ABOUT THIS EXERCISE: Copy each line below in which the word "Kootwijkerbroek" occurs.

Entries taken from a collection:
-------------------------

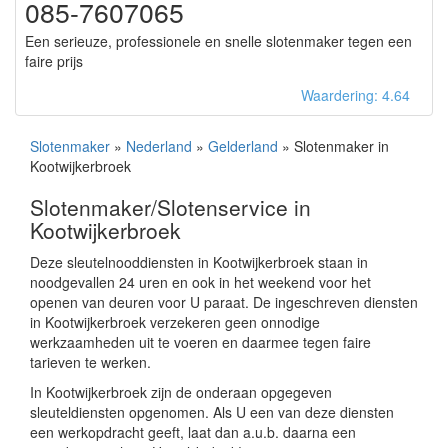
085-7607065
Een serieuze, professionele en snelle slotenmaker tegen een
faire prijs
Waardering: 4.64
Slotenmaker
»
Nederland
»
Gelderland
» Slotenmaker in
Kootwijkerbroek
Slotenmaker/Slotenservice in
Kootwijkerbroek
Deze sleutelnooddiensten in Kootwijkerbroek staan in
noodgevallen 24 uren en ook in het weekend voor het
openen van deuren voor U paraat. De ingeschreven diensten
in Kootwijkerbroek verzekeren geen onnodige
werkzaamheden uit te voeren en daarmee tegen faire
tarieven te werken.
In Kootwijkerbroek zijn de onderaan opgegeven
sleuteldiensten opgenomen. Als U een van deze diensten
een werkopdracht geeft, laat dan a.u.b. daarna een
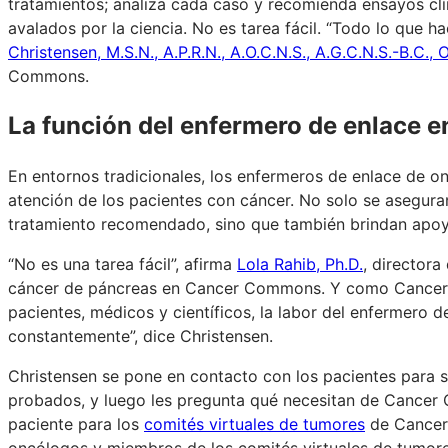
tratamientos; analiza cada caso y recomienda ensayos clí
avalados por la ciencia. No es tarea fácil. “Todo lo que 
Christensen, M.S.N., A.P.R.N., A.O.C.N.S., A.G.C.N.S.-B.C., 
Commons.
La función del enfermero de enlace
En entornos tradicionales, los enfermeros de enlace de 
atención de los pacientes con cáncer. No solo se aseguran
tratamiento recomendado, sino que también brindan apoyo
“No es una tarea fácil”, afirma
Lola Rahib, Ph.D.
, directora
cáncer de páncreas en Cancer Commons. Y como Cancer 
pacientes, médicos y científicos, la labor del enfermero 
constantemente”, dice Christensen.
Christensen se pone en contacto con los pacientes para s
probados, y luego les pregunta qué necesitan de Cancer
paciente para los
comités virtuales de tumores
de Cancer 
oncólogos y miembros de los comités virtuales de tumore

-------------------------

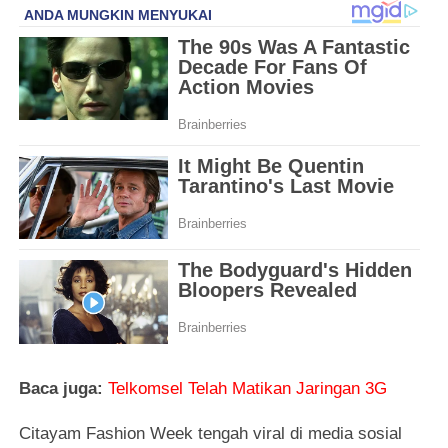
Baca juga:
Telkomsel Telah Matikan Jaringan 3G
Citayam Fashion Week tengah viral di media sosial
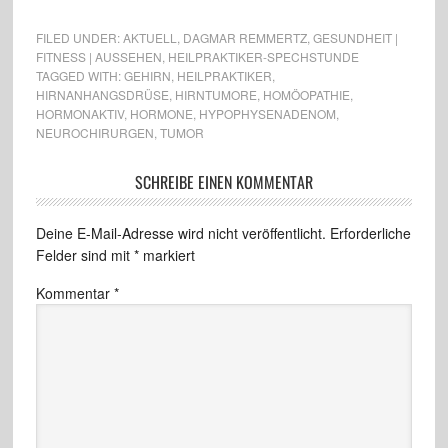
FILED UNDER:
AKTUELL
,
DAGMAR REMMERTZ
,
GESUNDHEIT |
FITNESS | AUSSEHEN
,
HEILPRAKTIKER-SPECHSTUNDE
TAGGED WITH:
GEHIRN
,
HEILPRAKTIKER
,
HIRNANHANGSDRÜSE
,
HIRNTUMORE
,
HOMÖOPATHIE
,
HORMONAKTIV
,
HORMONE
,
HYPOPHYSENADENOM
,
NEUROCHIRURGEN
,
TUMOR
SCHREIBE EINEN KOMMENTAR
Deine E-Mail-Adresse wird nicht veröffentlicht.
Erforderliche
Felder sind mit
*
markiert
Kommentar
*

-------------------------

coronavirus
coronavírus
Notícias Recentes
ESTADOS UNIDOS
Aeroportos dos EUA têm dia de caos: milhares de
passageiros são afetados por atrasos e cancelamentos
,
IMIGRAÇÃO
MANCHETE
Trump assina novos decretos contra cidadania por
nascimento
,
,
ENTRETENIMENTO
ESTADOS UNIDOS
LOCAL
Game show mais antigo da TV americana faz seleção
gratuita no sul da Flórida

-------------------------

ANSWER SPACE:
Kootwijkerbroek
Kootwijkerbroek
Deze sleutelnooddiensten in Kootwijkerbroek staan in
in Kootwijkerbroek verzekeren geen onnodige
In Kootwijkerbroek zijn de onderaan opgegeven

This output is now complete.